### [Your goal]
In the material below, how many lines include the string "kostenlos"? Answer with the number and nothing else.

### [Data for processing]
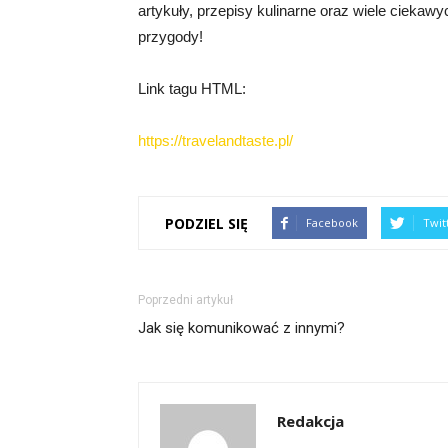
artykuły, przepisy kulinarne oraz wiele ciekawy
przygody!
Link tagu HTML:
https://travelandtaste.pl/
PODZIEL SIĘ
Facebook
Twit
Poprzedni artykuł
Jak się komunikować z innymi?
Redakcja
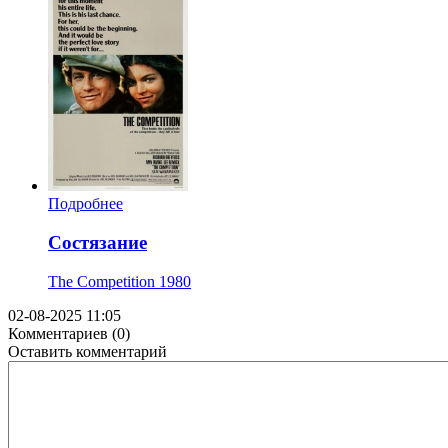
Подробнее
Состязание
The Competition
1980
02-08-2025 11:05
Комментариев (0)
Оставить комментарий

---

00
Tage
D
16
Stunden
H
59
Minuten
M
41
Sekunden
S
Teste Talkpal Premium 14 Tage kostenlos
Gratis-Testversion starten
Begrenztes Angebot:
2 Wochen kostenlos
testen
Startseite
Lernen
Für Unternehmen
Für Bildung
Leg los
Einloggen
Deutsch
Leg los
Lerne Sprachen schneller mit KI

### [Exercise answer]
2